TASK ITEM →
Leaving out all images, write out the records that follow exactly.

--- RECORD EXTRACTS Enclosed Below ---

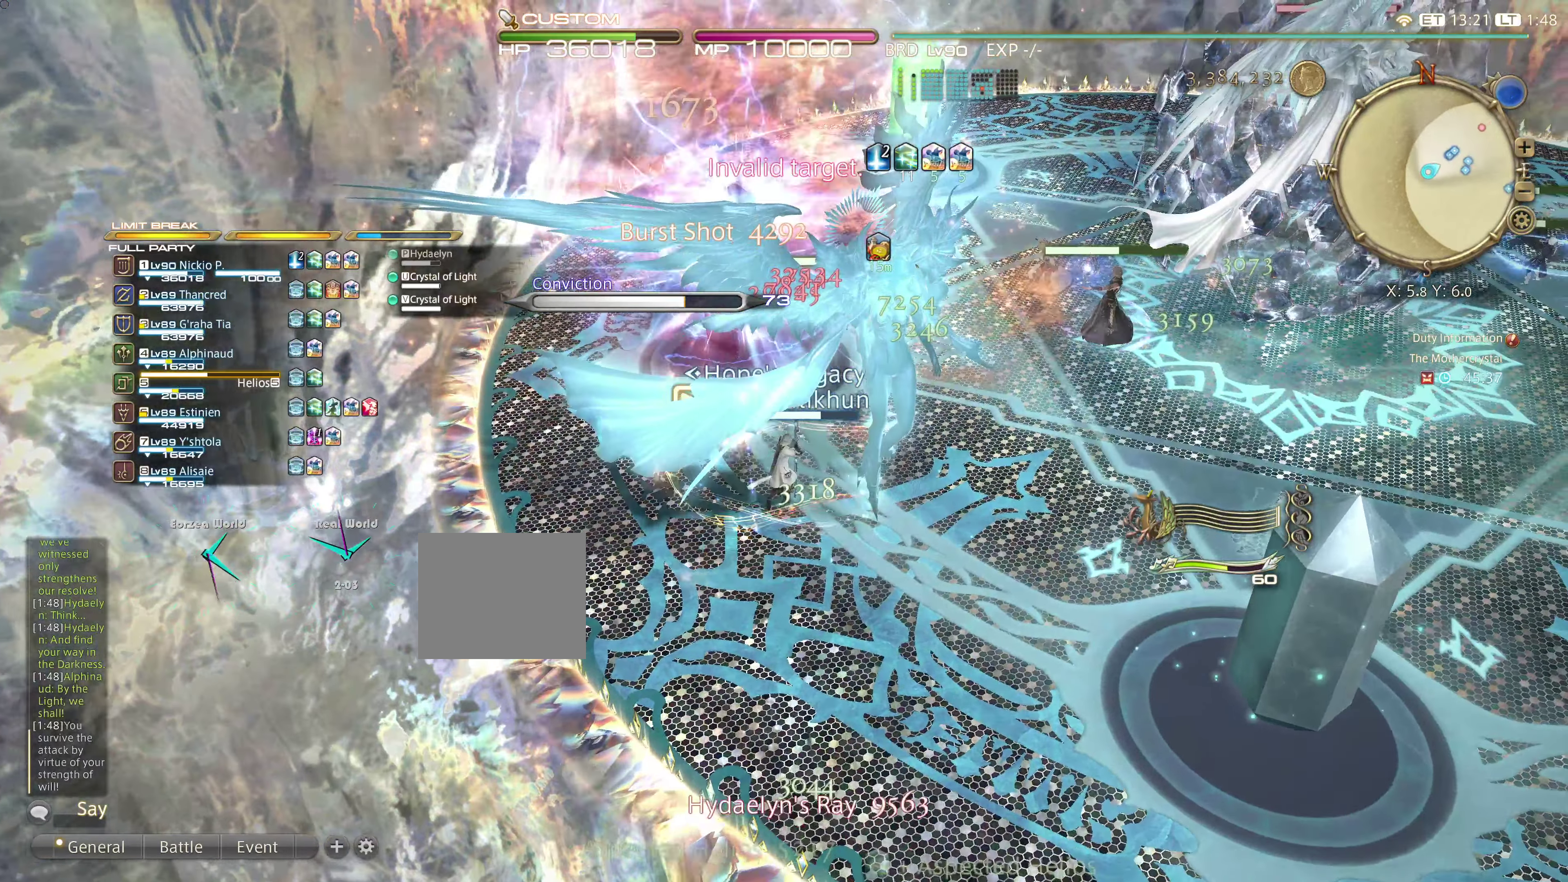
Gameplay with a controller (PlayStation layout); each line is a JSON object with the inputs held at the frame after it. "events" lists button and stick changes between this image and that frame as [ms after this image, input, new state], when the widget could be followed in between. Not read: L3 R3.
{"buttons": [], "left_stick": "center", "right_stick": "center", "events": [[100, "CIRCLE", "down"], [150, "CIRCLE", "up"], [434, "CROSS", "down"], [484, "CROSS", "up"]]}
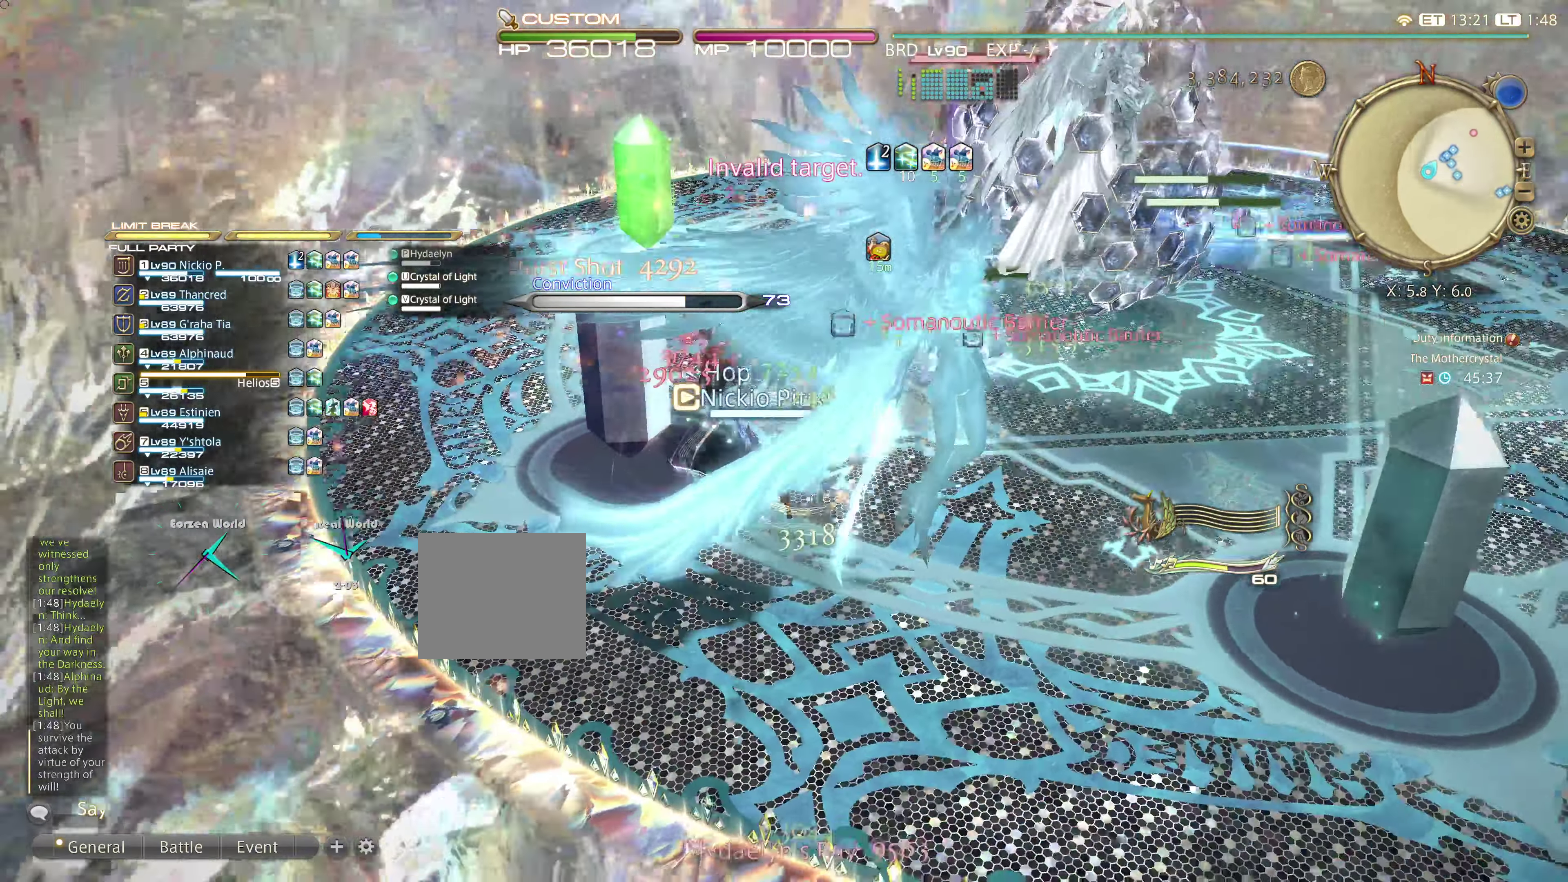
{"buttons": [], "left_stick": "center", "right_stick": "center", "events": [[34, "L2", "down"], [84, "L2", "up"], [151, "CROSS", "down"], [201, "CROSS", "up"]]}
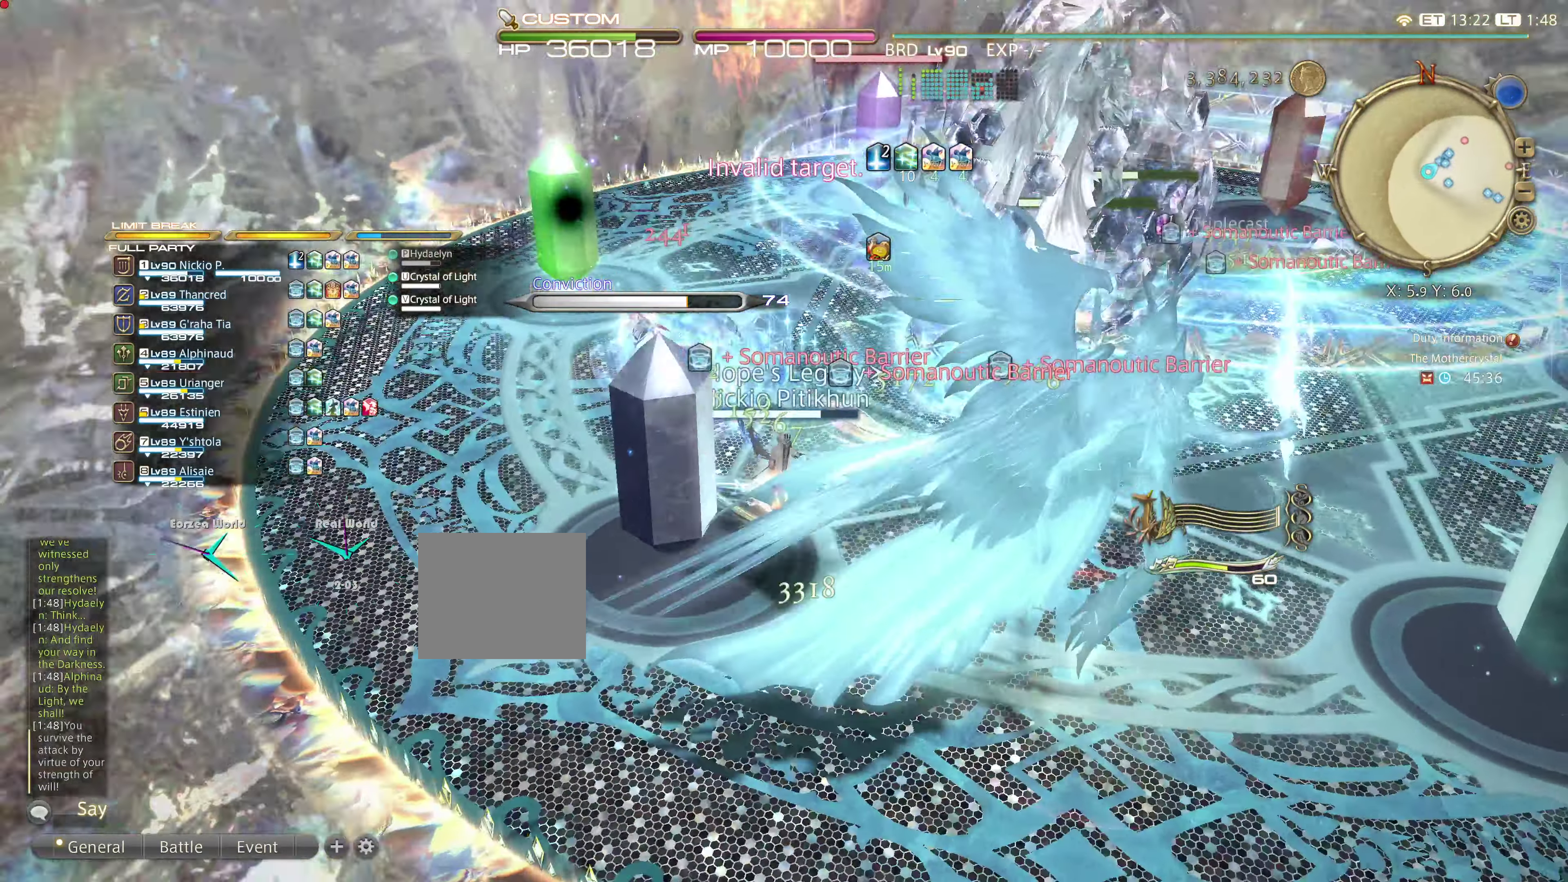
{"buttons": [], "left_stick": "center", "right_stick": "center", "events": []}
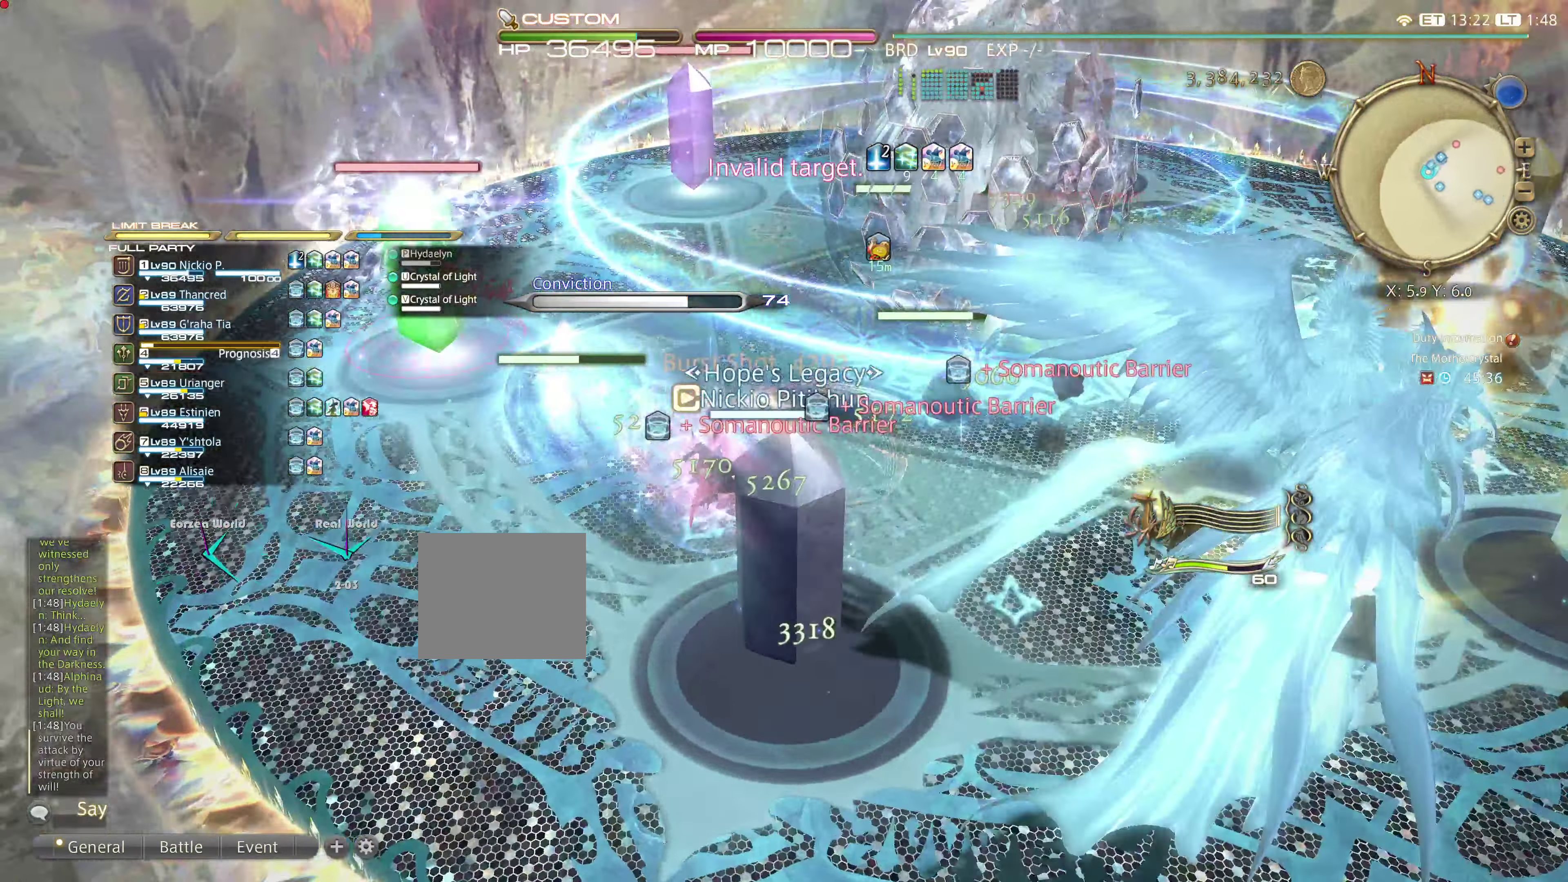
{"buttons": ["L2"], "left_stick": "center", "right_stick": "center", "events": [[317, "L2", "down"], [384, "L2", "up"], [451, "L2", "down"]]}
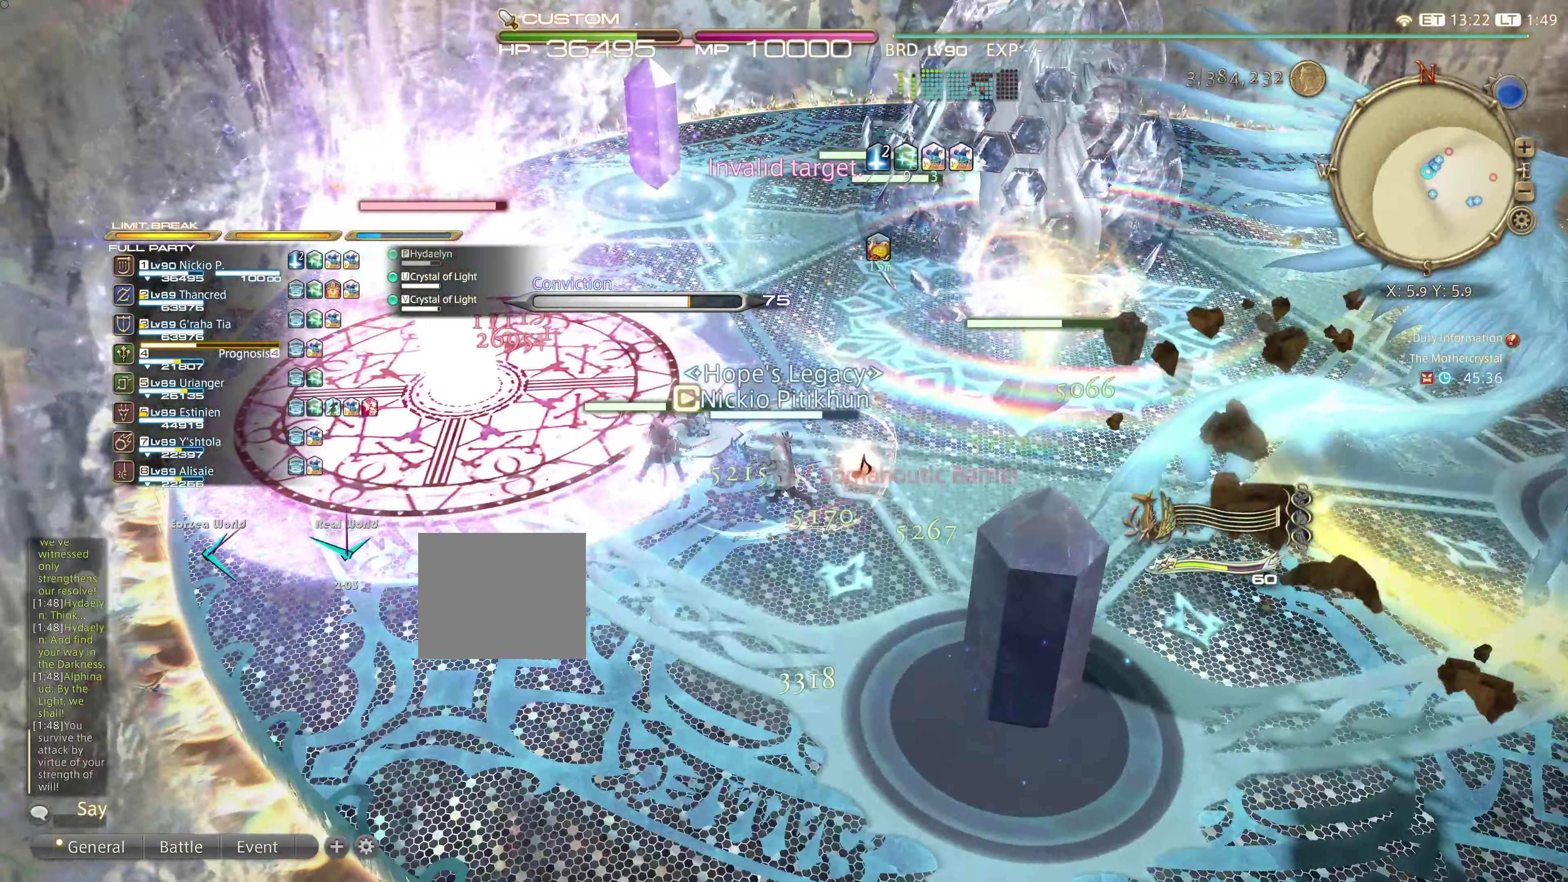
{"buttons": [], "left_stick": "center", "right_stick": "center"}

--- End of Enclosed RECORD EXTRACTS ---

SOLUTION FOR THIS EXERCISE →
Gameplay with a controller (PlayStation layout); each line is a JSON object with the inputs held at the frame after it. "events" lists button and stick changes between this image and that frame as [ms after this image, input, new state], when the widget could be followed in between. Not read: L3 R3.
{"buttons": [], "left_stick": "center", "right_stick": "center", "events": [[100, "CIRCLE", "down"], [150, "CIRCLE", "up"], [434, "CROSS", "down"], [484, "CROSS", "up"]]}
{"buttons": [], "left_stick": "center", "right_stick": "center", "events": [[34, "L2", "down"], [84, "L2", "up"], [151, "CROSS", "down"], [201, "CROSS", "up"]]}
{"buttons": [], "left_stick": "center", "right_stick": "center", "events": []}
{"buttons": ["L2"], "left_stick": "center", "right_stick": "center", "events": [[317, "L2", "down"], [384, "L2", "up"], [451, "L2", "down"]]}
{"buttons": [], "left_stick": "center", "right_stick": "center"}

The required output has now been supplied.